I am happy that a member of CrIsis has objected to the violence.
From an in-character perspective I think the folks who saw Overkill and Tyvernos get invisibly attacked TWICE (first time we didn’t know who it was, but the second time Tyvernos, Otto, Tranny, AND INDARIS got a really clear look at Darksong) “could” make the logical association of Darksong to Abu or the Hytril or the Dragon. Out-of-character we might know otherwise but our characters were all speaking INDEPENDENTLY without an official spokesperson to a being who was invisible most of the time and the only evidence our characters had to go on was what we saw:
a ship being looted, dead sailors, members of CrIsis being attacked, magic-draining ward, invisibility / illusion, etc.
CrIsis had absolutely no reason to believe the deals being offered would be honored, kept in good faith, that Abu was speaking on behalf of the dragon, that the attempts at assassination weren’t subterfuge, etc.
I would strenuously disagree with ANY in-character sentiments to the contrary. Our Priest of Isis having his powers purloined for a month seems a little extreme. But it seems about as extreme as calling the Wooly Dragon “innocent of any crime.” Hehe! If you don’t witness someone raping your sister does your sister still have a bloodied hymen? Of course, if a Wooly Dragon falls in the woods does it make a sound? CrIsis was on a mission. I think, again, out-of-character everyone witnessed Tyvernos enter the dragon’s hoard and not take a lick o’ treasure — not even one cent.
We were there to liberate the foot of the Lawgiver. Killing the Wooly Dragon was NOT an integral part of the quest at all…it never was. We listened to Victor and Tag and Chris give us out-of-character information about the last time and who died and how brutally it went, etc. I think we all blurred the lines and I’ll be the first person to admit culpability. IN-CHARACTER we felt extremely threatened by creatures we couldn’t see who had access to some kind of mystical paralysis poison and invisibility and an ancient wooly dragon master. IN-CHARACTER it is 100% justifiable and plausible for a Priest of Isis to, upon seeing CrIsis cornered in a cave, a comrade die under his fellow’s blade, a dangerous and deadly foe in closed-quarters …INVOKE the BFG of MIRACLES.
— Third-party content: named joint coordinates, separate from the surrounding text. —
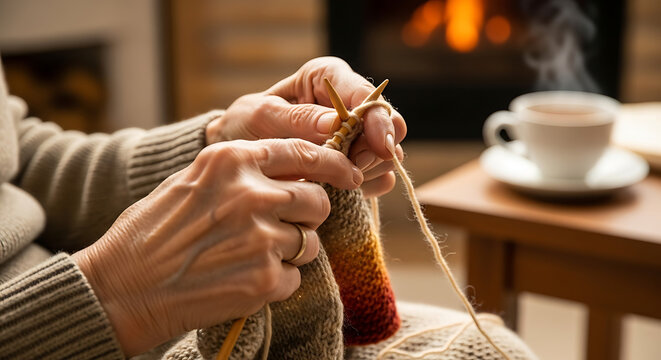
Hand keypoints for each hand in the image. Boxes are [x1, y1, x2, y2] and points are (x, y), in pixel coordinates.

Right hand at [72, 139, 361, 355]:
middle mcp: (251, 194)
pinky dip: (276, 280)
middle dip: (309, 214)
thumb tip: (292, 169)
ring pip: (309, 242)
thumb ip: (242, 170)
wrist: (124, 287)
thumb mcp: (192, 180)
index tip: (350, 173)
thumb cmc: (153, 231)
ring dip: (290, 250)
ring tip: (250, 255)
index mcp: (232, 160)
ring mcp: (261, 238)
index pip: (304, 153)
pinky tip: (242, 278)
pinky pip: (295, 276)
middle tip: (286, 224)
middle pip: (317, 200)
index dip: (334, 164)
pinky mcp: (264, 279)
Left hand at [206, 56, 406, 197]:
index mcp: (330, 78)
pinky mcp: (360, 164)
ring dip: (368, 170)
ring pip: (389, 156)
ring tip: (332, 178)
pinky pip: (382, 178)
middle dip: (374, 151)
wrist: (241, 154)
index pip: (369, 95)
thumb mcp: (260, 117)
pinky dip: (366, 186)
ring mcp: (359, 135)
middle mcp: (351, 103)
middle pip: (391, 127)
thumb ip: (297, 119)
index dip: (379, 120)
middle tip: (347, 168)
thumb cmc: (246, 126)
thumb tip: (337, 123)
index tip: (379, 146)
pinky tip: (338, 188)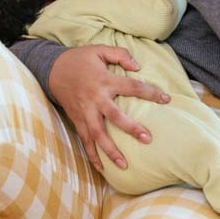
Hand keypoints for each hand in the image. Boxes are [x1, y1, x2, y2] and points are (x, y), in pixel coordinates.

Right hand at [48, 45, 169, 172]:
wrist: (52, 69)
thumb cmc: (80, 59)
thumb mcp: (99, 50)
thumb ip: (121, 55)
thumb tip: (138, 67)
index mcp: (104, 80)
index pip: (132, 87)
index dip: (150, 92)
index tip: (166, 99)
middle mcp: (95, 98)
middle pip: (115, 116)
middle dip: (131, 128)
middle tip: (147, 139)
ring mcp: (85, 111)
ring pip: (98, 134)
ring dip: (110, 150)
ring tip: (124, 165)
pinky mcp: (77, 120)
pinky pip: (84, 140)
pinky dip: (91, 155)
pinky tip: (102, 168)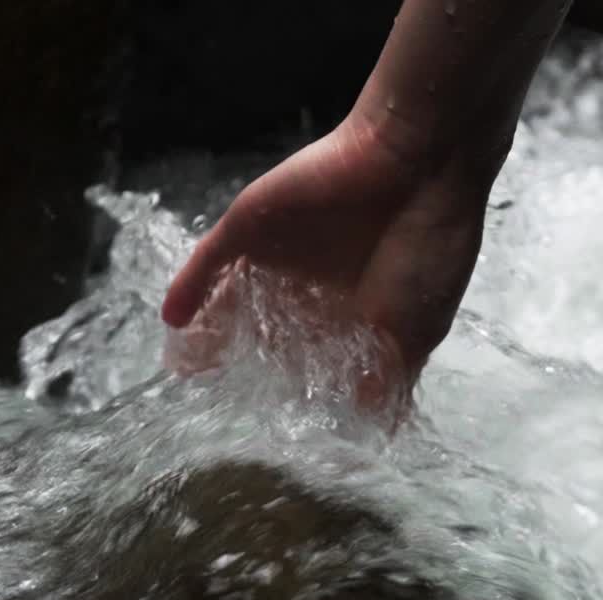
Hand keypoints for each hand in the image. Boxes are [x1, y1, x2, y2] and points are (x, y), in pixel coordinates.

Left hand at [161, 116, 491, 389]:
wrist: (423, 163)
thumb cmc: (428, 246)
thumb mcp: (417, 331)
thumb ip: (387, 380)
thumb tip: (375, 432)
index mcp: (353, 310)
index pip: (311, 358)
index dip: (292, 387)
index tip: (275, 422)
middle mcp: (311, 285)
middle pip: (264, 332)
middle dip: (243, 365)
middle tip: (221, 402)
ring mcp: (278, 255)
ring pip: (231, 300)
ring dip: (209, 334)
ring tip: (186, 370)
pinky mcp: (252, 226)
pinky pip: (210, 260)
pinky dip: (189, 289)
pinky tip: (174, 320)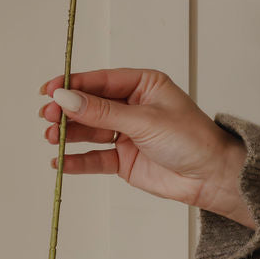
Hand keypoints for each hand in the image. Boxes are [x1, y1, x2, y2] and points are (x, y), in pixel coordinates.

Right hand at [39, 68, 256, 228]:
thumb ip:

The gestalt of this entire piece is a singular act of misguided violence that is just as justifiable, again — in my opinion — and merits a MINOR slap on the wrist from his goddess as a warning. The act didn’t even cross the boundaries of Isis’s code of conduct — it defied the PRINCIPLED ALIGNMENT description as written in PFRPG2nd. Will never harm or kill an unarmed foe. I can see a “stretch” for Isis to incorporate that into her Priesthood Code of Conduct but unless that’s written out somewhere or explicitly inherent (LOL) then it should definitely be a slap on the wrist / “warning.”
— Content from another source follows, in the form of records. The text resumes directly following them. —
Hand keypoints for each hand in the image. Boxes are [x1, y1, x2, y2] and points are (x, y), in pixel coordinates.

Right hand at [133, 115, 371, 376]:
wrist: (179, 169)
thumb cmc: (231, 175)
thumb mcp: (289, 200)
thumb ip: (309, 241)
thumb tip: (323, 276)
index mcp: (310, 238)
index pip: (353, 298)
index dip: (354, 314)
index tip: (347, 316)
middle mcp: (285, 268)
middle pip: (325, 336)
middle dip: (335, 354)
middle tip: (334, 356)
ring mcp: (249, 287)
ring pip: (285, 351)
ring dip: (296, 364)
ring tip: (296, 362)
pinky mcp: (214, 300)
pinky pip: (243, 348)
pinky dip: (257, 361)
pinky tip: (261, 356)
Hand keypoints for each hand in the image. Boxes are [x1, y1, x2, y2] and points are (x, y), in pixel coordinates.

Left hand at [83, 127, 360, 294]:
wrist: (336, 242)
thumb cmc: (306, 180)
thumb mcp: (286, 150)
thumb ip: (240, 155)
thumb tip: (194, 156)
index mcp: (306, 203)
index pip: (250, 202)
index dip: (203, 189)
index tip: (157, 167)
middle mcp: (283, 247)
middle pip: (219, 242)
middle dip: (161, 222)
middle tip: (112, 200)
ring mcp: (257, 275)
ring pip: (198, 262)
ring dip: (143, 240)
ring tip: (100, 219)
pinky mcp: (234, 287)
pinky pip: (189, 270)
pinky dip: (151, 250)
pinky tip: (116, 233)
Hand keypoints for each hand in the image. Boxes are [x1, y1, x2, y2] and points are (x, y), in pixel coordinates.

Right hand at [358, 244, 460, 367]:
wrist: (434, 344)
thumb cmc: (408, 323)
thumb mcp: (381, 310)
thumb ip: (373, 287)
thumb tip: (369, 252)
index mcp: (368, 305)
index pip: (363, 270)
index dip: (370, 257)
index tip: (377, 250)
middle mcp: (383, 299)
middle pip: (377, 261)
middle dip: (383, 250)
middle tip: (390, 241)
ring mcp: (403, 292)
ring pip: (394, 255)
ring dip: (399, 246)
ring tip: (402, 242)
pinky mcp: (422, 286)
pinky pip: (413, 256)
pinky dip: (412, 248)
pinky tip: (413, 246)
Personally, the only reason Ja’Deir got the opportunity to kill Overkill was because the Dragon rolled poorly on damage. Overkill should have been dead on the first hit. Would that have changed the situation? The next person to get deaded would have been the squirrel probably. Without the HEROICS and GAME-ALTERING ACTION our Priest of Isis took this would be the Tyvernos show and we’d have 5 new members of CrIsis.
During that moment of time he made a choice based on information readily apparent / available in-character:
- we have witnessed the results of the Hytril / Wooly Dragon waylaying ships / travelers / magic-draining ward (dead bodies, piles of loot) — clearly not honorable, or keep their word, or not back-stab / double-cross.
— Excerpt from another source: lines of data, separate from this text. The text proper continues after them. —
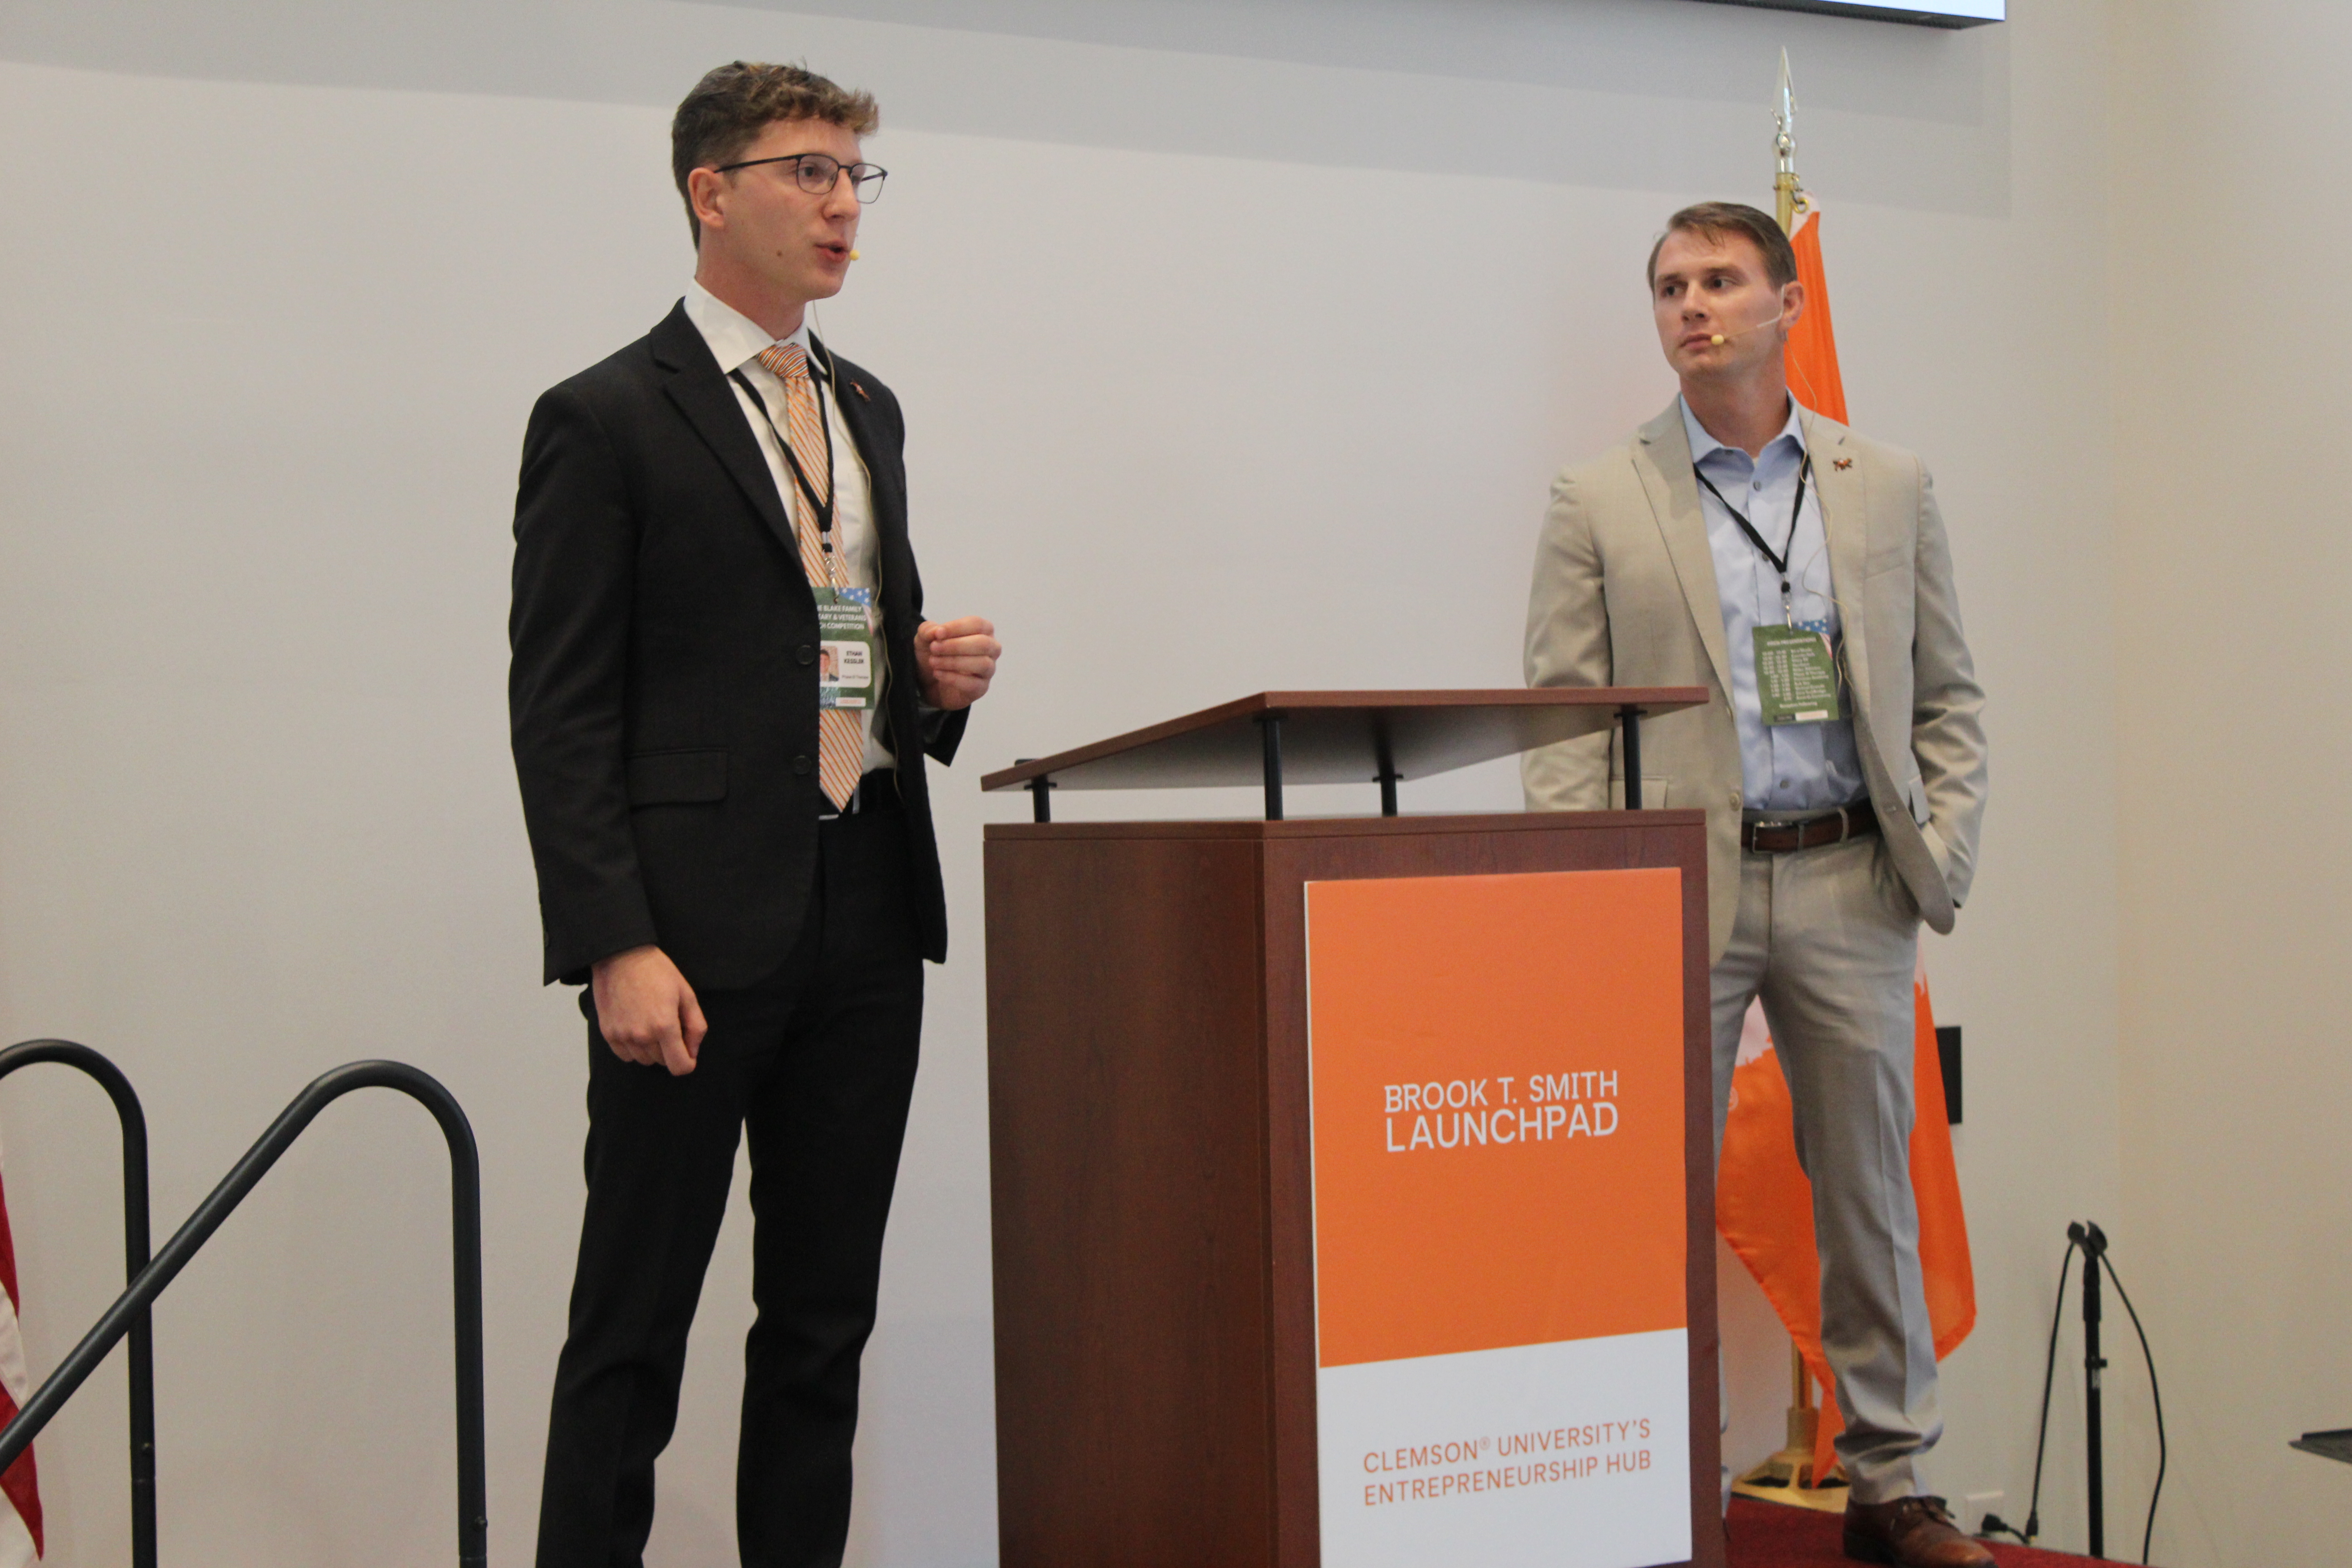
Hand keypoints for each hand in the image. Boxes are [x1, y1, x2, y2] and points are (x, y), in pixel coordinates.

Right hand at [589, 945, 706, 1075]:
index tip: (687, 1053)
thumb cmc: (657, 972)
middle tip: (668, 1024)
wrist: (621, 957)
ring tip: (650, 1022)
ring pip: (644, 1060)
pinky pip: (625, 1055)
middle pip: (662, 1062)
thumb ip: (695, 1026)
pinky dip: (633, 1047)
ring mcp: (622, 1036)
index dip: (687, 1063)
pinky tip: (636, 1027)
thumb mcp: (686, 994)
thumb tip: (693, 1052)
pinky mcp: (608, 1033)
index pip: (679, 1067)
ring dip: (651, 1049)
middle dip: (670, 1049)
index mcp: (664, 1026)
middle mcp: (642, 1036)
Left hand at [914, 617, 1000, 710]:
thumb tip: (937, 631)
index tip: (938, 633)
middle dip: (956, 645)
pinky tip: (937, 673)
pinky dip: (953, 678)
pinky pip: (974, 684)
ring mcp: (988, 669)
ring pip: (982, 664)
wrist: (930, 680)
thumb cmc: (935, 652)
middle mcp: (991, 649)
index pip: (977, 624)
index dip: (957, 627)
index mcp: (983, 630)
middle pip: (983, 643)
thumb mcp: (925, 637)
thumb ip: (928, 630)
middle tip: (934, 648)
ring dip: (954, 662)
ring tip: (933, 661)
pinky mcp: (981, 688)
- we have witnessed their tactics (invisibility, paralysis, poison, subterfuge, divide and conquer through manipulation, talking deals with different members, etc.)
- Tyvernos is missing. He’s been attacked twice, nearly killed twice, by an unknown / unseen perpetrator.
- This dragon and Abu are accusing CrIsis of stealing the foot and are acting out violently towards CrIsis. We are stuck here in this cave with an immediate threat that is deadly and could kill all of us. If we do ANYTHING except leave the island (without the “missing” foot) we’ll face the repercussions of leaving this ancient deadly foe AND all his Hytril minions alive.
Are there any other pieces of information pertinent?
Given this IN-CHARACTER information would any of us have made a different decision? Knowing full well that Tyvernos could be dead or kidnapped and that the foot could have already been stolen AND ON TOP OF ALL THAT the only recourse available to CrIsis is to FLEE THE ISLAND EMPTY HANDED unless we deal with the Wooly Threat. I look at Indaris’s actions as ensuring that CrIsis can scour the island for Tyvernos — your LONG-TIME COMPANION AND CRISIS MEMBER and the FOOT OF OSIRIS (the only fucking reason we’re on this goddamned island in the first place). Indaris’s actions ENSURED that CrIsis could complete the mission. Out-of-character I fully endorse the decision he made based on the information he had, the roleplay he used to support the course of action, and the consistency with which he’s been playing his character.
I would agree with the sentiment that Indaris’ actions were justified, except for one thing: A defenseless creature was killed.
I’m not saying innocent. There was nothing innocent about that dragon.
I said defenseless.
Under the auspices of the Sanctuary spell the only creature that can make aggressive action is the priest who cast it. Said priest did not talk to his captives. Said priest killed them.
It is equivalent, in my mind, to smashing a basilisk egg because of your knowledge of what the creature becomes when it hatches.
Or using time travel to kill Hitler before he started the Nazi party and lead Europe to war.
If CrIsis begins judging people on might have beens then we are screwed.
I won’t get involved in the politics or morality but I enjoyed reading the account and love the picture of the toothy squirrel!
twigs
Who invited the Trolls to CrIsis?
Bravo, Crisis. I like the moral dilemma, its handling, and the internal and GM-inflicted repercussions. Any game where the argument is less about whether a character can do something and more about whether or not he should meets my definition of a good game. It also makes for good reading, log-wise.
I regard the Giant Wooly dragons as being animals by virtue of their intelligence and demonstrated behavior. Since I have no problem seeing a butcher/slaughterhouse worker as being principled, and I have no issue with a trapper of wild animals being principled, I don’t see a moral issue with slaughtering a “helpless” wooly dragon.